EXTRACT PROVIDED.
1. The appellants in these two appeals were the defendants in two suits (O. S. No. 93 of 1945 and O. S. NO. 94 Of 1945) which were heard analogously in the Court of the Munsif of Kendrapara. The plaintiff in both the suits was one Ataniram Mohanty, the respondent in these appeals. In O. S. No. 93/45 the property in dispute consists of l.OS acres of raiyati land appertaining khata No. 246. In O. S. No. 94/45 the property in dispute consists of. 22 acres appertaining khata No. 251. These khatas originally belonged to the recorded tenants Prabalad Das, Krushna Chan-dra Das, Bairagi Das & Nabani Bewa. The plaintiff-respondent Abhiram Mohanty claimed to have purchased the property from the recorded tenants by a Kabala dated 18-9-31. He, however, did not take the necessary steps prescribed in Section 31, Orissa Tenancy Act (as it stood before the amendment of 1938) lor the purpose of obtaining the consent of the landlord to the transfer and for getting his name mutated in the landlord's sherista. Consequently, whenever he paid rent for the two khatas the landlord granted Marfatdari receipt in the name of the recorded tenants showing, however, the plaintiff as the person who actually paid the money.
In 1938, the Orissa Legislature passed the Orissa Tenancy (Amendment) Act, 1938 (Orissa Act 8 of 1938) by which old Section 31, Orissa Tenancy Act, was replaced by four new sections, namely, 30A, 31, 31A and 31B which had as their primary object the conferring of unrestricted right of transfer of occupancy holdings on raiyats and the providing of other consequential matters.
In 1941, the landlord issued notice on the plaintiff-transferee calling upon him to pay the necessary mutation-fee required by subjection (1) of Section 31-B and threatening the transferee with suit if the money was not paid. The transferee, however, did not respond to this notice. Then the landlord in 1943-44 instituted two separate suits (R. S. No. 6300 of 1943-44 and R. S. No. 6297 of 1943-44) for arrears of rent in respect of the two khatas and impleaded as defendants only the recorded tenants and completely ignored the plaintiff-transferee. In due course, the holdings were put to sale and purchased by the appellants. The property covered by O. S. No. 93/45 was purchased in a rent sale on 14-6-44 and the property covered by O. S. No. 94/45 was purchased in a rent sale held on 30-11-44.

DATA PROVIDED.

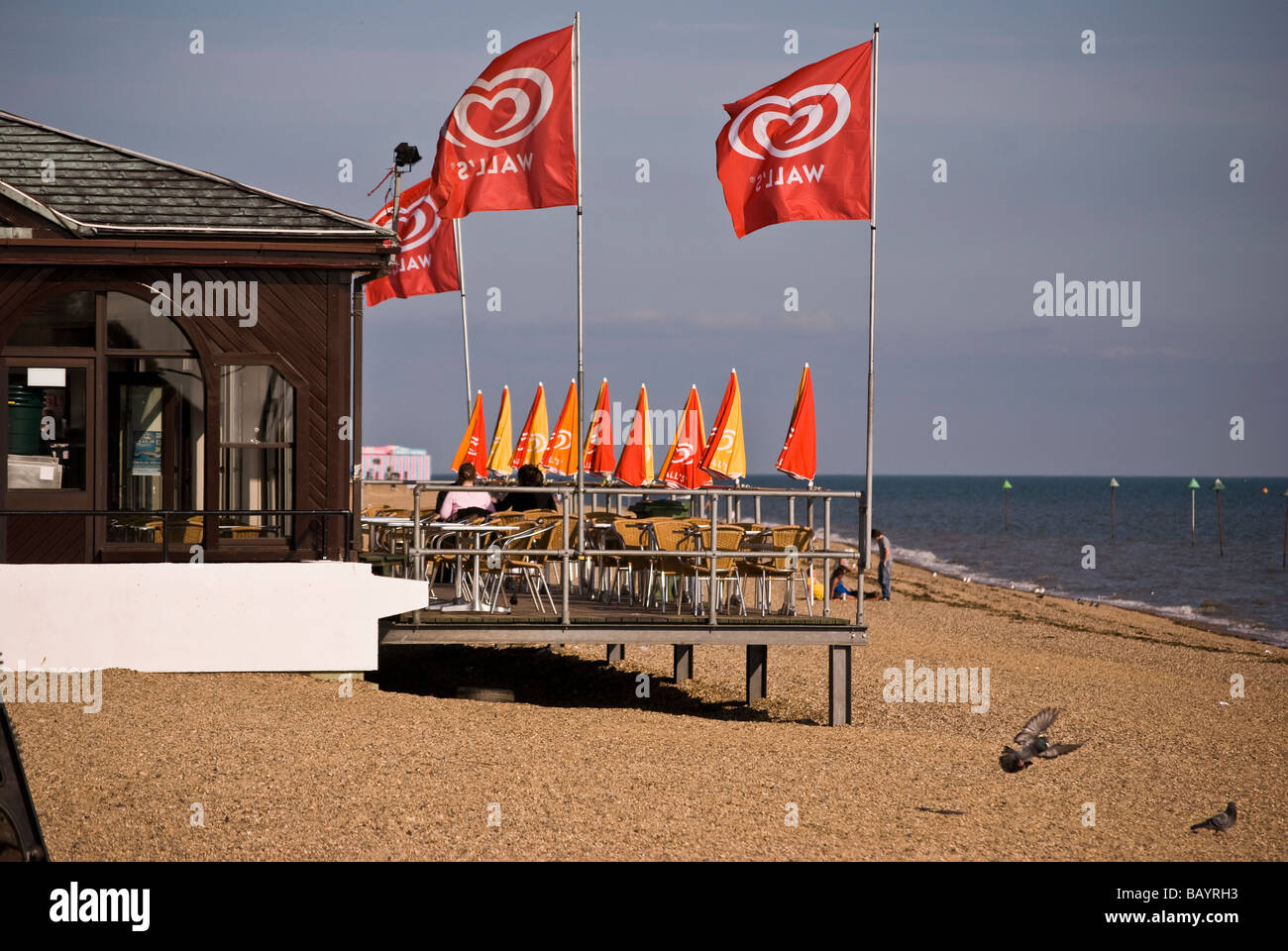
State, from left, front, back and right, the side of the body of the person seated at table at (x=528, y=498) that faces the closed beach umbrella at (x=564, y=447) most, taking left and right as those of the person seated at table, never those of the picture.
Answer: front

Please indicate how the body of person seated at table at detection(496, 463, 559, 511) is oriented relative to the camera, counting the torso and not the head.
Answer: away from the camera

QUESTIONS ON THE MATERIAL.
1. According to the judgment extract, which sections replaced old Section 31 of the Orissa Tenancy Act in 1938?
2. Using the judgment extract, explain why the landlord's rent receipts for the two khatas were issued in the names of the recorded tenants rather than the plaintiff.

RESULTS.
1. Four new sections replaced it: 30A, 31, 31A and 31B.

2. The plaintiff bought the property but did not take the steps that Section 31 of the Orissa Tenancy Act (as it stood before the 1938 amendment) required to get the landlord's consent to the transfer and to have his name mutated in the landlord's sherista. As a result, the landlord issued Marfatdari receipts in the recorded tenants' names and showed the plaintiff only as the person who actually paid the money.